Falk RH, Lee VW, Rubinow A, et al. Sensitivity of technetium-99m-pyrophosphate scintigraphy in diagnosing cardiac amyloidosis. Am J Cardiol. 1983;51(5):826-830.

Kula RW, Engel WK, Line BR. Scanning for soft-tissue amyloid. Lancet. 1977;1(8002):92-93.

4. ANSWER: A. For an assessment of ATTR amyloidosis, whole-body planar imaging is often initially performed, followed by chest SPECT if myocardial uptake is noted. In this patient, planar imaging with ^99mTc-PYP demonstrates moderate cardiac uptake, approximately equal to bone, consistent with ATTR amyloidosis. For visual scoring, cardiac and bone uptake are compared as follows:

0 = absent cardiac uptake and intense bone uptake

1= mild cardiac uptake, less than bone uptake

2 = moderated cardiac uptake, equal to bone uptake

3 = high cardiac uptake, greater than bone uptake

In general, visual scoring has a high positive and negative predictive value for ATTR in patients with suspected cardiac amyloidosis. Interestingly, the relative decrease in bone uptake on planar imaging in ATTR may not be entirely explained by competitive reduction in bone, but may also be attributed to extensive overlying soft tissue uptake, though this finding is typically better appreciated on SPECT-CT imaging.

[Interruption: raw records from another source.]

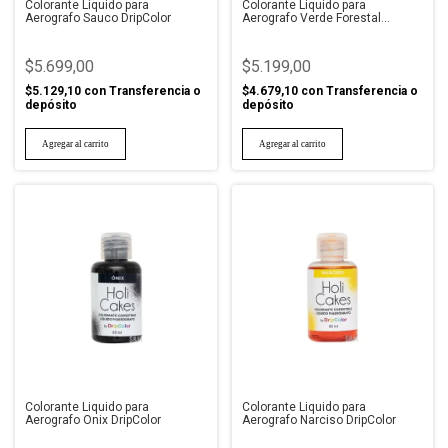
Colorante Liquido para
Colorante Liquido para
Aerografo Sauco DripColor
Aerografo Verde Forestal
DripColor
$5.699,00
$5.199,00
$5.129,10
con
Transferencia o
$4.679,10
con
Transferencia o
depósito
depósito
Colorante Liquido para
Colorante Liquido para
Aerografo Onix DripColor
Aerografo Narciso DripColor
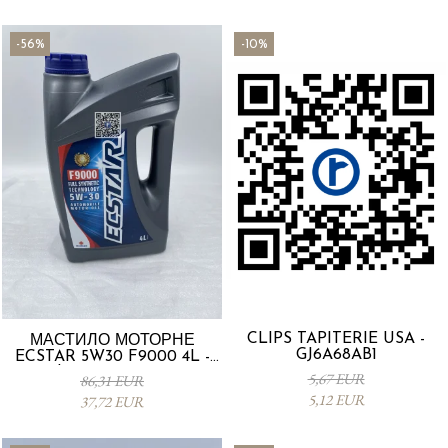
-56%
-10%
CLIPS TAPITERIE USA -
МАСТИЛО МОТОРНЕ
GJ6A68AB1
ECSTAR 5W30 F9000 4L -
Suzuki 990R0-21E72-004
5,67 EUR
86,31 EUR
5,12 EUR
37,72 EUR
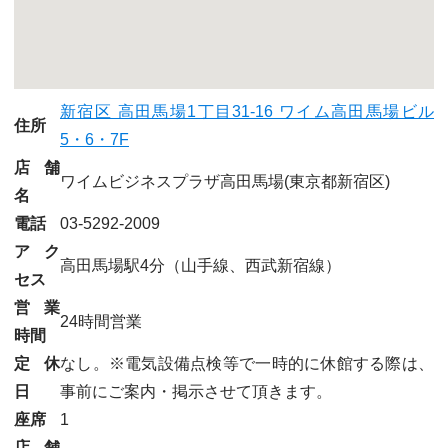
新宿区 高田馬場1丁目31-16 ワイム高田馬場ビル
住所
5・6・7F
店舗
ワイムビジネスプラザ高田馬場
(東京都新宿区)
名
電話
03-5292-2009
アク
高田馬場駅4分（山手線、西武新宿線）
セス
営業
24時間営業
時間
定休
なし。※電気設備点検等で一時的に休館する際は、
日
事前にご案内・掲示させて頂きます。
座席
1
店舗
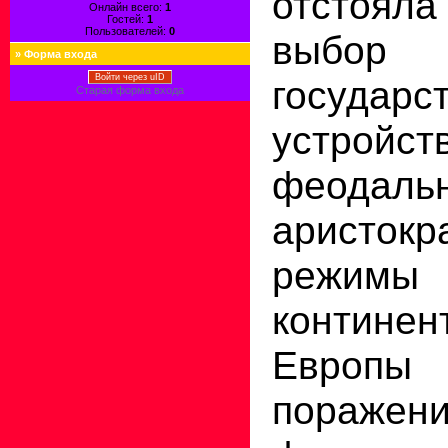
отстояла
Онлайн всего:
1
Гостей:
1
Пользователей:
0
выбо
»
Форма входа
Войти через uID
государс
Старая форма входа
устройс
феодальн
аристокр
режимы
континен
Европ
пора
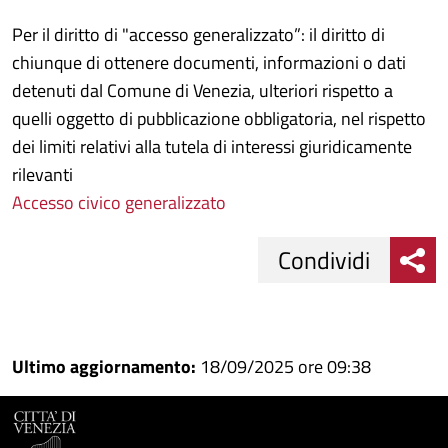
Per il diritto di "accesso generalizzato”: il diritto di
chiunque di ottenere documenti, informazioni o dati
detenuti dal Comune di Venezia, ulteriori rispetto a
quelli oggetto di pubblicazione obbligatoria, nel rispetto
dei limiti relativi alla tutela di interessi giuridicamente
rilevanti
Accesso civico generalizzato
Condividi
Condividi
Condividi
su
Ultimo aggiornamento:
18/09/2025 ore 09:38
Facebook
Condividi
su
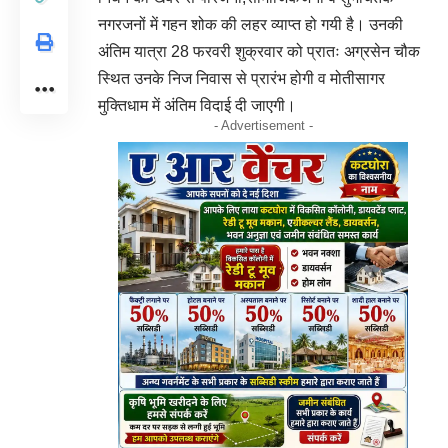
नगरजनों में गहन शोक की लहर व्याप्त हो गयी है। उनकी
अंतिम यात्रा 28 फरवरी शुक्रवार को प्रातः अग्रसेन चौक
स्थित उनके निज निवास से प्रारंभ होगी व मोतीसागर
मुक्तिधाम में अंतिम विदाई दी जाएगी।
- Advertisement -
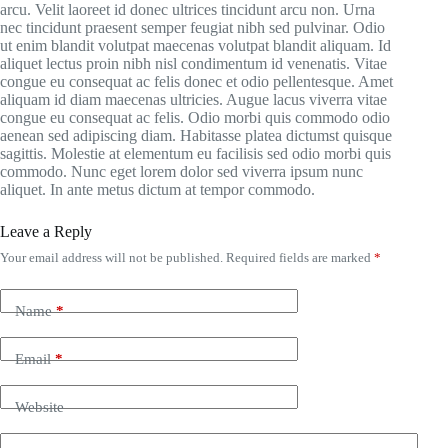
arcu. Velit laoreet id donec ultrices tincidunt arcu non. Urna
nec tincidunt praesent semper feugiat nibh sed pulvinar. Odio
ut enim blandit volutpat maecenas volutpat blandit aliquam. Id
aliquet lectus proin nibh nisl condimentum id venenatis. Vitae
congue eu consequat ac felis donec et odio pellentesque. Amet
aliquam id diam maecenas ultricies. Augue lacus viverra vitae
congue eu consequat ac felis. Odio morbi quis commodo odio
aenean sed adipiscing diam. Habitasse platea dictumst quisque
sagittis. Molestie at elementum eu facilisis sed odio morbi quis
commodo. Nunc eget lorem dolor sed viverra ipsum nunc
aliquet. In ante metus dictum at tempor commodo.
Leave a Reply
Your email address will not be published.
Required fields are marked
*
Name
*
Email
*
Website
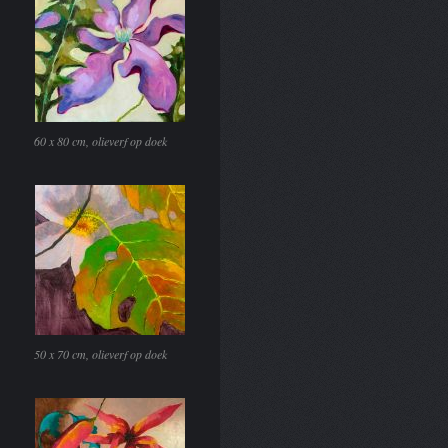
60 x 80 cm, olieverf op doek
50 x 70 cm, olieverf op doek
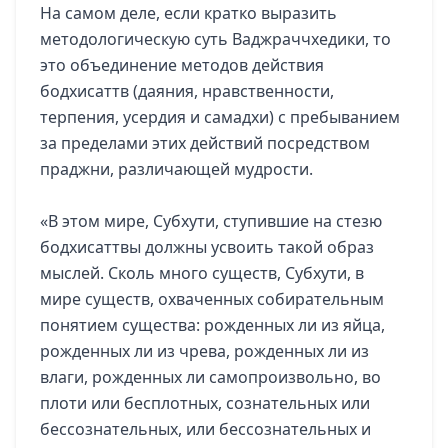
На самом деле, если кратко выразить
методологическую суть Ваджраччхедики, то
это объединение методов действия
бодхисаттв (даяния, нравственности,
терпения, усердия и самадхи) с пребыванием
за пределами этих действий посредством
праджни, различающей мудрости.
«В этом мире, Субхути, ступившие на стезю
бодхисаттвы должны усвоить такой образ
мыслей. Сколь много существ, Субхути, в
мире существ, охваченных собирательным
понятием существа: рожденных ли из яйца,
рожденных ли из чрева, рожденных ли из
влаги, рожденных ли самопроизвольно, во
плоти или бесплотных, сознательных или
бессознательных, или бессознательных и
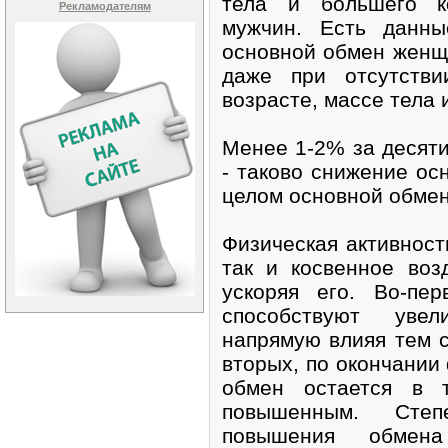
тела и большего к
Рекламодателям
мужчин. Есть данные
основной обмен женщ
даже при отсутств
возрасте, массе тела
Менее 1-2% за десяти
- таково снижение ос
целом основной обмен
Физическая активност
так и косвенное воз
ускоряя его. Во-пе
способствуют уве
напрямую влияя тем 
вторых, по окончании
обмен остается в т
повышенным. Степ
повышения обмен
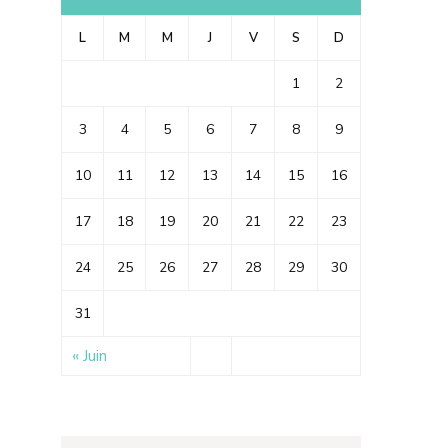
L
M
M
J
V
S
D
1
2
3
4
5
6
7
8
9
10
11
12
13
14
15
16
17
18
19
20
21
22
23
24
25
26
27
28
29
30
31
« Juin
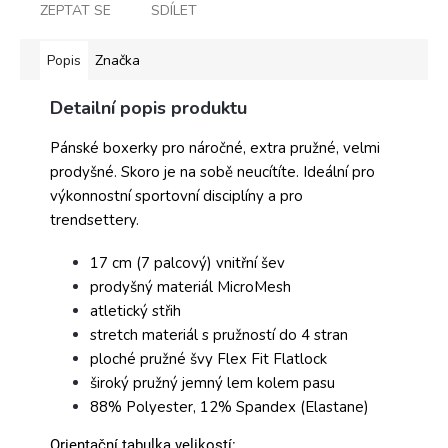
ZEPTAT SE
SDÍLET
Popis
Značka
Detailní popis produktu
Pánské boxerky pro náročné, extra pružné, velmi
prodyšné. Skoro je na sobě neucítíte. Ideální pro
výkonnostní sportovní disciplíny a pro
trendsettery.
17 cm (7 palcový) vnitřní šev
prodyšný materiál MicroMesh
atletický střih
stretch materiál s pružností do 4 stran
ploché pružné švy Flex Fit Flatlock
široký pružný jemný lem kolem pasu
88% Polyester, 12% Spandex (Elastane)
Orientační tabulka velikostí:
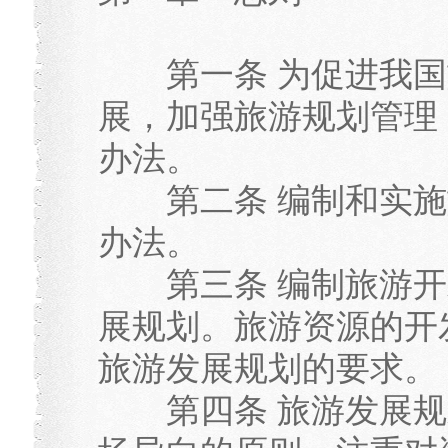
第一条 为促进我国
展，加强旅游规划管理
办法。
第二条 编制和实施
办法。
第三条 编制旅游开
展规划。旅游资源的开
旅游发展规划的要求。
第四条 旅游发展规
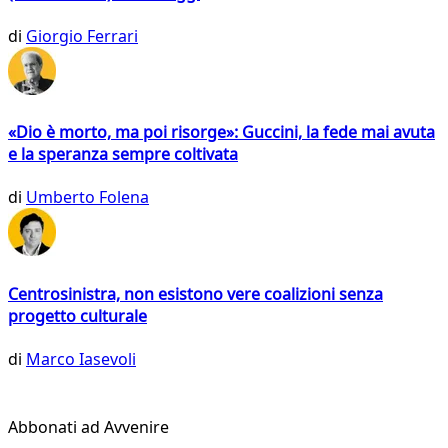
di
Giorgio Ferrari
«Dio è morto, ma poi risorge»: Guccini, la fede mai avuta
e la speranza sempre coltivata
di
Umberto Folena
Centrosinistra, non esistono vere coalizioni senza
progetto culturale
di
Marco Iasevoli
Abbonati ad Avvenire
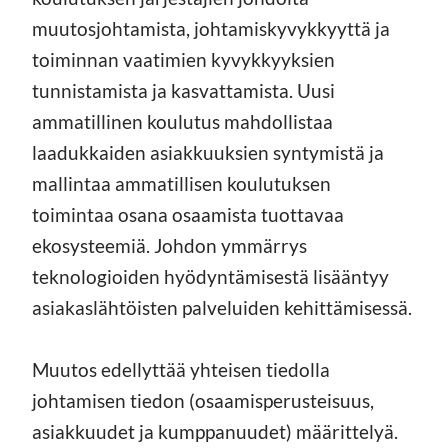
muutosjohtamista, johtamiskyvykkyyttä ja
toiminnan vaatimien kyvykkyyksien
tunnistamista ja kasvattamista. Uusi
ammatillinen koulutus mahdollistaa
laadukkaiden asiakkuuksien syntymistä ja
mallintaa ammatillisen koulutuksen
toimintaa osana osaamista tuottavaa
ekosysteemiä. Johdon ymmärrys
teknologioiden hyödyntämisestä lisääntyy
asiakaslähtöisten palveluiden kehittämisessä.
Muutos edellyttää yhteisen tiedolla
johtamisen tiedon (osaamisperusteisuus,
asiakkuudet ja kumppanuudet) määrittelyä.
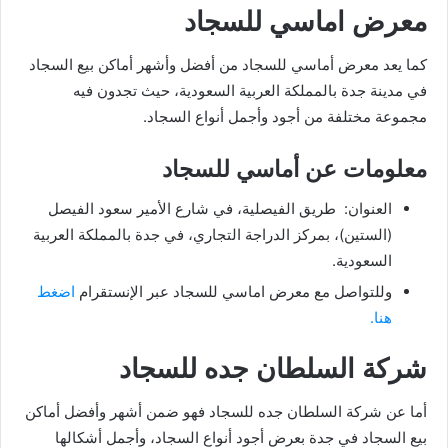
معرض اماسي للسجاد
كما يعد معرض أماسي للسجاد من أفضل وأشهر أماكن بيع السجاد
في مدينة جدة بالمملكة العربية السعودية، حيث تجدون فيه
مجموعة مختلفة من أجود وأجمل أنواع السجاد.
معلومات عن أماسي للسجاد
العنوان: طريق الفيصلية، في شارع الأمير سعود الفيصل
(الستين)، بمركز الدراجة التجاري، في جدة بالمملكة العربية
السعودية.
وللتواصل مع معرض اماسي للسجاد عبر الإنستقرام
اضغط
هنا.
شركة السلطان جده للسجاد
أما عن شركة السلطان جده للسجاد فهو ضمن أشهر وأفضل أماكن
بيع السجاد في جدة بعرض أجود أنواع السجاد، وأجمل أشكالها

Hutt DF, Quigley AM, Page J, et al. Utility and limitations of 3,3-diphosphono-1,2-propanodicarboxylic acid scintigraphy in systemic amyloidosis. Eur Heart J Cardiovas Imaging. 2014;15(11):1289-1298.

Perugini E, Guidalotti PL, Salvi F, et al. Noninvasive etiologic diagnosis of cardiac amyloidosis using 99mTc-3,3-diphosphono-1,2-propanodicarboxylic acid scintigraphy. J Am Coll Cardiol. 2005;46:1076-1084.

5. ANSWER: B. Compatible with the hypothesis that AL fibrils may have less calcium, about a third to one-half of AL patients will have a positive ^99mTc-phosphate scan, typically with a milder degree of tracer uptake. Given this overlap, in certain situations, a quantitative evaluation of uptake may improve the diagnostic yield for ATTR versus AL. In fact, by comparing counts over the heart to the contralateral chest, a ratio of >1.5 had nearly perfect sensitivity and specificity in distinguishing ATTR from AL. More recently, this ratio has also been shown to have prognosis significance.